Yafira 1.5
Baru di musim kemarau, petani justru bisa menanam padi.
Tambak di kawasan Turi ini khas: tambak hybrid. Ikan dipelihara bersama dengan udang. Udangnya pun sudah udang masa kini: udang vaname. Yang lebih tahan penyakit.
Tentu banyak parit di kawasan ini, dengan jembatannya yang tinggi. Sesekali terdengar bunyi bagian bawah mobil memukul beton jembatan.
Tambak, desa, tambak, desa.
Silih berganti. Ini tambak tradisional. Banyak pohon pisang di tanggul-tanggul tambak itu.
Begitu masuk desa Keben saya terpana: terlihat ada gedung modern yang masih baru. Berarti itulah gedung tinggi yang mengundang saya.
Saya berhenti mendadak di jalan sempit itu. Bagus sekali kalau bisa memotret gedung tersebut dari kejauhan: dengan latar depan rumah pedesaan dan air tambak. Terasa kontras sekali: tradisional dan modern jadi satu.
Dari jalan kecil ini saya harus belok kanan –ke jalan menurun yang lebih kecil. Lalu belok kanan lagi. Sampailah di gedung itu: Gedung Yafira 1.5.
Itulah gedung perusahaan marketplace, internet service provider, dan crypto PT Yafira Digital Technology. Saya diminta datang ke situ. Dan itulah yang membuat saya mau ke desa itu: sekalian melihat bagaimana perusahaan digital didirikan di sebuah desa tambak di pelosok Lamongan.
Betapa kontrasnya.
Tapi itulah bukti senyatanya. Zaman baru tidak membedakan kota dan desa.

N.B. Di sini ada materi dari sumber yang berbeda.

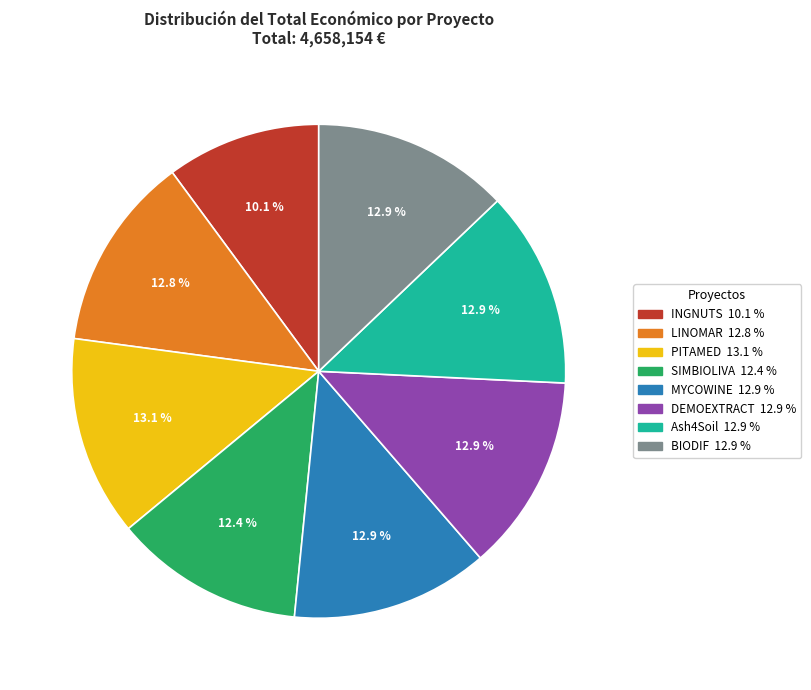

To the nearest percent, what portion does MYCOWINE represent?

13%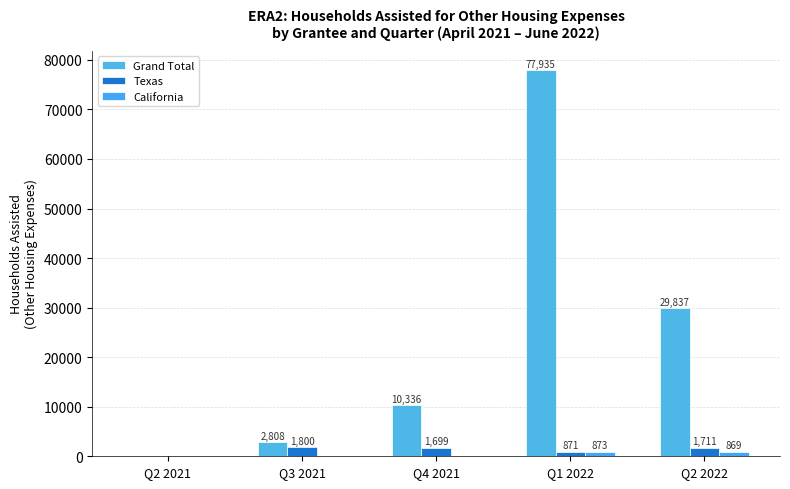

At which category is the sum across all series the highest?

Q1 2022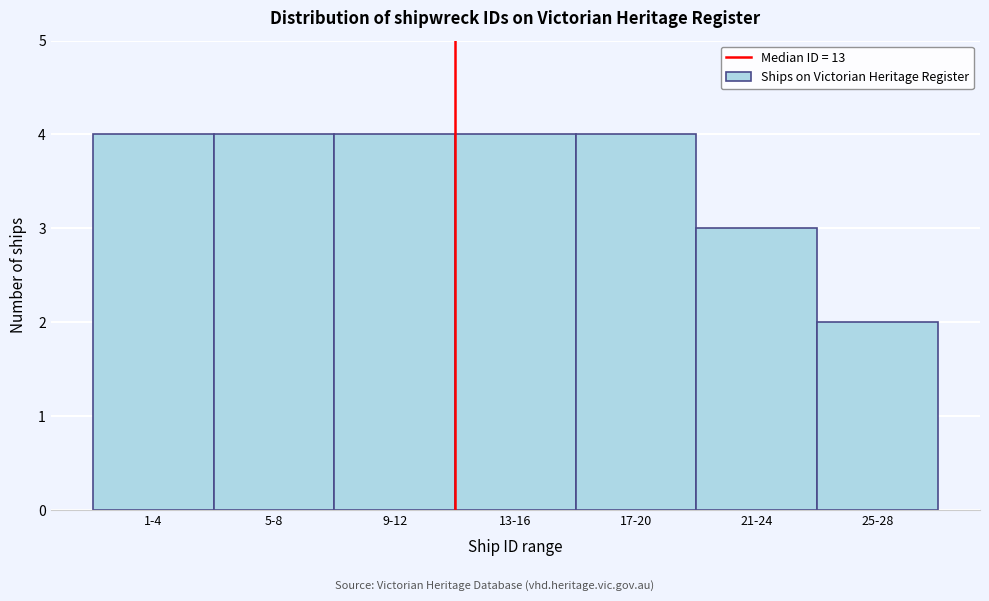

Reading left to right, transcribe all the data shown in this chart.

1-4=4	5-8=4	9-12=4	13-16=4	17-20=4	21-24=3	25-28=2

Perusahaan digital ini didirikan warga desa itu: Jack. Umur 31 tahun.
Jack adalah alumnus SMK Pondok Pesantren Darul Ulum. Itulah satu dari 4 pondok ''bintang sembilan'' di Jombang.
Ayah Jack petani tambak. Luas tambaknya hanya 4.000 meter. Jack tidak sampai hati minta uang ke orang tua untuk kuliah. Begitu tamat SMK ia pilih merantau ke Jakarta. Kerja apa saja. Terutama yang terkait dengan pengembangan website dan software.
Setelah 12 tahun di Jakarta, Covid masuk Indonesia. Jack terpikir ayah, ibu dan adik satu-satunya, wanita. Jack memutuskan untuk pulang ke desa di Lamongan itu. Ia membawa serta istri dan anaknya.